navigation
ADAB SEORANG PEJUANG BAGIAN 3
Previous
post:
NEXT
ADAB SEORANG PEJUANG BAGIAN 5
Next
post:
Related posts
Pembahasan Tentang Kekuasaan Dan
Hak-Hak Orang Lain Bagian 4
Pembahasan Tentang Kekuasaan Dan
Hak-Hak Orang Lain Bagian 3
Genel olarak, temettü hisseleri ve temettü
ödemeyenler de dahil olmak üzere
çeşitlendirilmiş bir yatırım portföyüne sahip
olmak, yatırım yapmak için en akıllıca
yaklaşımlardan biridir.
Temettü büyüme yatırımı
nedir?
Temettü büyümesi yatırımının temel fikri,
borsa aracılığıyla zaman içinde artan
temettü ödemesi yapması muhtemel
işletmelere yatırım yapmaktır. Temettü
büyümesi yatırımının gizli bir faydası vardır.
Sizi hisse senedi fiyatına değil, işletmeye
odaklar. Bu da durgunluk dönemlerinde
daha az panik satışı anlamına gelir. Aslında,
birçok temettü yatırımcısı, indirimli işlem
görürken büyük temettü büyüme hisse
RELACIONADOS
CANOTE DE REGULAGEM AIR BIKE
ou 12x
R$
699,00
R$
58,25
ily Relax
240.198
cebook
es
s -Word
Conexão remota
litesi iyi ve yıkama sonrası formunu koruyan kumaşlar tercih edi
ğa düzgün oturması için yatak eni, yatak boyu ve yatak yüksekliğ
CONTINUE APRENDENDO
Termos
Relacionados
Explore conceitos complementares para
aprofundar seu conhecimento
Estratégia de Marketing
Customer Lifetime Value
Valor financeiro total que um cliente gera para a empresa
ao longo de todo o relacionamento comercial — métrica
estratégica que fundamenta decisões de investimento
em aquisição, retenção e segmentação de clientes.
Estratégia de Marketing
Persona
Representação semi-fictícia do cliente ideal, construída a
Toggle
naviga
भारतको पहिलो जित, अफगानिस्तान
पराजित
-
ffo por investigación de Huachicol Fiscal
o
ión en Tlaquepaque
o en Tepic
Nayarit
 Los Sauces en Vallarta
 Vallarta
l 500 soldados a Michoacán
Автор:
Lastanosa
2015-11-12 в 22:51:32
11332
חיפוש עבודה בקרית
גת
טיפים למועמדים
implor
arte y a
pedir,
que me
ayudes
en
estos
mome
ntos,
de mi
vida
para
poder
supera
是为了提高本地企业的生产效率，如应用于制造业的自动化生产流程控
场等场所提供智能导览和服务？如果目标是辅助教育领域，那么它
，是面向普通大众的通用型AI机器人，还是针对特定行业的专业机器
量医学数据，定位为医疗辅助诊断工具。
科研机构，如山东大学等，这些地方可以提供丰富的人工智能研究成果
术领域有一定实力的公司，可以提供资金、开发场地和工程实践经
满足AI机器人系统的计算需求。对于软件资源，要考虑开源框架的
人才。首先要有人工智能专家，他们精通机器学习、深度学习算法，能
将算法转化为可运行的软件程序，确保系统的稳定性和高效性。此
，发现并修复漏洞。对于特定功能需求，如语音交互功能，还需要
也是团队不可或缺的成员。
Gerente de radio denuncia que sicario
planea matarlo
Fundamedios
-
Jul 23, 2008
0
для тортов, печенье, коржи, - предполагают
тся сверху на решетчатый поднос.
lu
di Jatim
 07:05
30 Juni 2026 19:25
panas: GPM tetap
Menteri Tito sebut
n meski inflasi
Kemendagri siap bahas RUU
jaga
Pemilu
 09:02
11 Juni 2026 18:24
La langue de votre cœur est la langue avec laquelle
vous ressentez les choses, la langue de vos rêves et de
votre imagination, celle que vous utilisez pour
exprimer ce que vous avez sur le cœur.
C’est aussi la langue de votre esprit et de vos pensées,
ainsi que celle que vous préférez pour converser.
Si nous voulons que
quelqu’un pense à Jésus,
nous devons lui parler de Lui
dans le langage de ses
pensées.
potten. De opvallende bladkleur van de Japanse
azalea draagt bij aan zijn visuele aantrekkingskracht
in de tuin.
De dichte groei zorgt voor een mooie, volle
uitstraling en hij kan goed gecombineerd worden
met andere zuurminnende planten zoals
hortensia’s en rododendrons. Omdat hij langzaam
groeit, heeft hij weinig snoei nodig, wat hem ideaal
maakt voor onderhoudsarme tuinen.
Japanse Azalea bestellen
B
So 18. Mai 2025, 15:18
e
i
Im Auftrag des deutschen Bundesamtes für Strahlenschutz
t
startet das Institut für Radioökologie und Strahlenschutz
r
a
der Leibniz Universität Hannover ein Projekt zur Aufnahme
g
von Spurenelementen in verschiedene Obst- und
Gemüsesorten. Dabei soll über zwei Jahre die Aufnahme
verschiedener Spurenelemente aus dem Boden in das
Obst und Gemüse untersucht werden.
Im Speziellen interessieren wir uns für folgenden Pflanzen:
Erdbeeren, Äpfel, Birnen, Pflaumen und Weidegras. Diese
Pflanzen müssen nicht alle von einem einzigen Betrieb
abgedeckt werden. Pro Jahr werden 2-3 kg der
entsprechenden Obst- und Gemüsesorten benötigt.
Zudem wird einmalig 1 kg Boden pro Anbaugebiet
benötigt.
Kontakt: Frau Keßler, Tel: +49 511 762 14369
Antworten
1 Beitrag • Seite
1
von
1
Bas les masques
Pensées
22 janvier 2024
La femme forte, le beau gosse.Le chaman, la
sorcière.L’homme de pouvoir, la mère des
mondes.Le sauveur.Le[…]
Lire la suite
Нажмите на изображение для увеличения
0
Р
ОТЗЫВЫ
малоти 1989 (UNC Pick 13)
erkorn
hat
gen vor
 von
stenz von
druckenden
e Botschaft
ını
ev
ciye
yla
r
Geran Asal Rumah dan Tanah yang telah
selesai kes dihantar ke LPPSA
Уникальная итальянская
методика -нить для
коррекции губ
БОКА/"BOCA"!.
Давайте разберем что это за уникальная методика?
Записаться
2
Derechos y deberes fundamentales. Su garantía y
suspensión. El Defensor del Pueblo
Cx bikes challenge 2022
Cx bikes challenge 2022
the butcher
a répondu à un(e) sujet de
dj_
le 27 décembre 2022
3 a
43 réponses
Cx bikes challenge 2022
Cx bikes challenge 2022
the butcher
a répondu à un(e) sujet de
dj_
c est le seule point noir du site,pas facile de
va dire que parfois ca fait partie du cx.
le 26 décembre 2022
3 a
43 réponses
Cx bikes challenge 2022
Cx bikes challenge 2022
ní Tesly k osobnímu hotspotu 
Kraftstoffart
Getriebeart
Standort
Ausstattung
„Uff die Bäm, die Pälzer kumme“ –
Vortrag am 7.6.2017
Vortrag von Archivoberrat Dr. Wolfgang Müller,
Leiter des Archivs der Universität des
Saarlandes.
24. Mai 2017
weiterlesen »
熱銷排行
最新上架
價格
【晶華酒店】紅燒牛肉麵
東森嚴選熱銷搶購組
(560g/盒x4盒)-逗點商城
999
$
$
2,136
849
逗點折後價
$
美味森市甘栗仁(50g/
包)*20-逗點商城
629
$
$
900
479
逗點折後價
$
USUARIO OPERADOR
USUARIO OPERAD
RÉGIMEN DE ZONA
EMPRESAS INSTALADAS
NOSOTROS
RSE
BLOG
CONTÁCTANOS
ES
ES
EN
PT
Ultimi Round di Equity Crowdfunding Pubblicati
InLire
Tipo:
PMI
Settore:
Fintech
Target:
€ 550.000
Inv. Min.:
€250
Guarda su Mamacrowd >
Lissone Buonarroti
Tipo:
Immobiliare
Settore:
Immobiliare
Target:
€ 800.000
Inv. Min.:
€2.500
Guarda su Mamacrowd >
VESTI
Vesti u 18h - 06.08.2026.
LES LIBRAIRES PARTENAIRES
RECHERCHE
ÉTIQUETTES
┄┄┄┄┄┄┄┄┄┄┄┄┄┄┄┄┄┄┄┄
> _Brief_: Output each entry precisely as given.

> _Written response_:
navigation
ADAB SEORANG PEJUANG BAGIAN 3
Previous
post:
NEXT
ADAB SEORANG PEJUANG BAGIAN 5
Next
post:
Related posts
Pembahasan Tentang Kekuasaan Dan
Hak-Hak Orang Lain Bagian 4
Pembahasan Tentang Kekuasaan Dan
Hak-Hak Orang Lain Bagian 3
Genel olarak, temettü hisseleri ve temettü
ödemeyenler de dahil olmak üzere
çeşitlendirilmiş bir yatırım portföyüne sahip
olmak, yatırım yapmak için en akıllıca
yaklaşımlardan biridir.
Temettü büyüme yatırımı
nedir?
Temettü büyümesi yatırımının temel fikri,
borsa aracılığıyla zaman içinde artan
temettü ödemesi yapması muhtemel
işletmelere yatırım yapmaktır. Temettü
büyümesi yatırımının gizli bir faydası vardır.
Sizi hisse senedi fiyatına değil, işletmeye
odaklar. Bu da durgunluk dönemlerinde
daha az panik satışı anlamına gelir. Aslında,
birçok temettü yatırımcısı, indirimli işlem
görürken büyük temettü büyüme hisse
RELACIONADOS
CANOTE DE REGULAGEM AIR BIKE
ou 12x
R$
699,00
R$
58,25
ily Relax
240.198
cebook
es
s -Word
Conexão remota
litesi iyi ve yıkama sonrası formunu koruyan kumaşlar tercih edi
ğa düzgün oturması için yatak eni, yatak boyu ve yatak yüksekliğ
CONTINUE APRENDENDO
Termos
Relacionados
Explore conceitos complementares para
aprofundar seu conhecimento
Estratégia de Marketing
Customer Lifetime Value
Valor financeiro total que um cliente gera para a empresa
ao longo de todo o relacionamento comercial — métrica
estratégica que fundamenta decisões de investimento
em aquisição, retenção e segmentação de clientes.
Estratégia de Marketing
Persona
Representação semi-fictícia do cliente ideal, construída a
Toggle
naviga
भारतको पहिलो जित, अफगानिस्तान
पराजित
-
ffo por investigación de Huachicol Fiscal
o
ión en Tlaquepaque
o en Tepic
Nayarit
 Los Sauces en Vallarta
 Vallarta
l 500 soldados a Michoacán
Автор:
Lastanosa
2015-11-12 в 22:51:32
11332
חיפוש עבודה בקרית
גת
טיפים למועמדים
implor
arte y a
pedir,
que me
ayudes
en
estos
mome
ntos,
de mi
vida
para
poder
supera
是为了提高本地企业的生产效率，如应用于制造业的自动化生产流程控
场等场所提供智能导览和服务？如果目标是辅助教育领域，那么它
，是面向普通大众的通用型AI机器人，还是针对特定行业的专业机器
量医学数据，定位为医疗辅助诊断工具。
科研机构，如山东大学等，这些地方可以提供丰富的人工智能研究成果
术领域有一定实力的公司，可以提供资金、开发场地和工程实践经
满足AI机器人系统的计算需求。对于软件资源，要考虑开源框架的
人才。首先要有人工智能专家，他们精通机器学习、深度学习算法，能
将算法转化为可运行的软件程序，确保系统的稳定性和高效性。此
，发现并修复漏洞。对于特定功能需求，如语音交互功能，还需要
也是团队不可或缺的成员。
Gerente de radio denuncia que sicario
planea matarlo
Fundamedios
-
Jul 23, 2008
0
для тортов, печенье, коржи, - предполагают
тся сверху на решетчатый поднос.
lu
di Jatim
 07:05
30 Juni 2026 19:25
panas: GPM tetap
Menteri Tito sebut
n meski inflasi
Kemendagri siap bahas RUU
jaga
Pemilu
 09:02
11 Juni 2026 18:24
La langue de votre cœur est la langue avec laquelle
vous ressentez les choses, la langue de vos rêves et de
votre imagination, celle que vous utilisez pour
exprimer ce que vous avez sur le cœur.
C’est aussi la langue de votre esprit et de vos pensées,
ainsi que celle que vous préférez pour converser.
Si nous voulons que
quelqu’un pense à Jésus,
nous devons lui parler de Lui
dans le langage de ses
pensées.
potten. De opvallende bladkleur van de Japanse
azalea draagt bij aan zijn visuele aantrekkingskracht
in de tuin.
De dichte groei zorgt voor een mooie, volle
uitstraling en hij kan goed gecombineerd worden
met andere zuurminnende planten zoals
hortensia’s en rododendrons. Omdat hij langzaam
groeit, heeft hij weinig snoei nodig, wat hem ideaal
maakt voor onderhoudsarme tuinen.
Japanse Azalea bestellen
B
So 18. Mai 2025, 15:18
e
i
Im Auftrag des deutschen Bundesamtes für Strahlenschutz
t
startet das Institut für Radioökologie und Strahlenschutz
r
a
der Leibniz Universität Hannover ein Projekt zur Aufnahme
g
von Spurenelementen in verschiedene Obst- und
Gemüsesorten. Dabei soll über zwei Jahre die Aufnahme
verschiedener Spurenelemente aus dem Boden in das
Obst und Gemüse untersucht werden.
Im Speziellen interessieren wir uns für folgenden Pflanzen:
Erdbeeren, Äpfel, Birnen, Pflaumen und Weidegras. Diese
Pflanzen müssen nicht alle von einem einzigen Betrieb
abgedeckt werden. Pro Jahr werden 2-3 kg der
entsprechenden Obst- und Gemüsesorten benötigt.
Zudem wird einmalig 1 kg Boden pro Anbaugebiet
benötigt.
Kontakt: Frau Keßler, Tel: +49 511 762 14369
Antworten
1 Beitrag • Seite
1
von
1
Bas les masques
Pensées
22 janvier 2024
La femme forte, le beau gosse.Le chaman, la
sorcière.L’homme de pouvoir, la mère des
mondes.Le sauveur.Le[…]
Lire la suite
Нажмите на изображение для увеличения
0
Р
ОТЗЫВЫ
малоти 1989 (UNC Pick 13)
erkorn
hat
gen vor
 von
stenz von
druckenden
e Botschaft
ını
ev
ciye
yla
r
Geran Asal Rumah dan Tanah yang telah
selesai kes dihantar ke LPPSA
Уникальная итальянская
методика -нить для
коррекции губ
БОКА/"BOCA"!.
Давайте разберем что это за уникальная методика?
Записаться
2
Derechos y deberes fundamentales. Su garantía y
suspensión. El Defensor del Pueblo
Cx bikes challenge 2022
Cx bikes challenge 2022
the butcher
a répondu à un(e) sujet de
dj_
le 27 décembre 2022
3 a
43 réponses
Cx bikes challenge 2022
Cx bikes challenge 2022
the butcher
a répondu à un(e) sujet de
dj_
c est le seule point noir du site,pas facile de
va dire que parfois ca fait partie du cx.
le 26 décembre 2022
3 a
43 réponses
Cx bikes challenge 2022
Cx bikes challenge 2022
ní Tesly k osobnímu hotspotu 
Kraftstoffart
Getriebeart
Standort
Ausstattung
„Uff die Bäm, die Pälzer kumme“ –
Vortrag am 7.6.2017
Vortrag von Archivoberrat Dr. Wolfgang Müller,
Leiter des Archivs der Universität des
Saarlandes.
24. Mai 2017
weiterlesen »
熱銷排行
最新上架
價格
【晶華酒店】紅燒牛肉麵
東森嚴選熱銷搶購組
(560g/盒x4盒)-逗點商城
999
$
$
2,136
849
逗點折後價
$
美味森市甘栗仁(50g/
包)*20-逗點商城
629
$
$
900
479
逗點折後價
$
USUARIO OPERADOR
USUARIO OPERAD
RÉGIMEN DE ZONA
EMPRESAS INSTALADAS
NOSOTROS
RSE
BLOG
CONTÁCTANOS
ES
ES
EN
PT
Ultimi Round di Equity Crowdfunding Pubblicati
InLire
Tipo:
PMI
Settore:
Fintech
Target:
€ 550.000
Inv. Min.:
€250
Guarda su Mamacrowd >
Lissone Buonarroti
Tipo:
Immobiliare
Settore:
Immobiliare
Target:
€ 800.000
Inv. Min.:
€2.500
Guarda su Mamacrowd >
VESTI
Vesti u 18h - 06.08.2026.
LES LIBRAIRES PARTENAIRES
RECHERCHE
ÉTIQUETTES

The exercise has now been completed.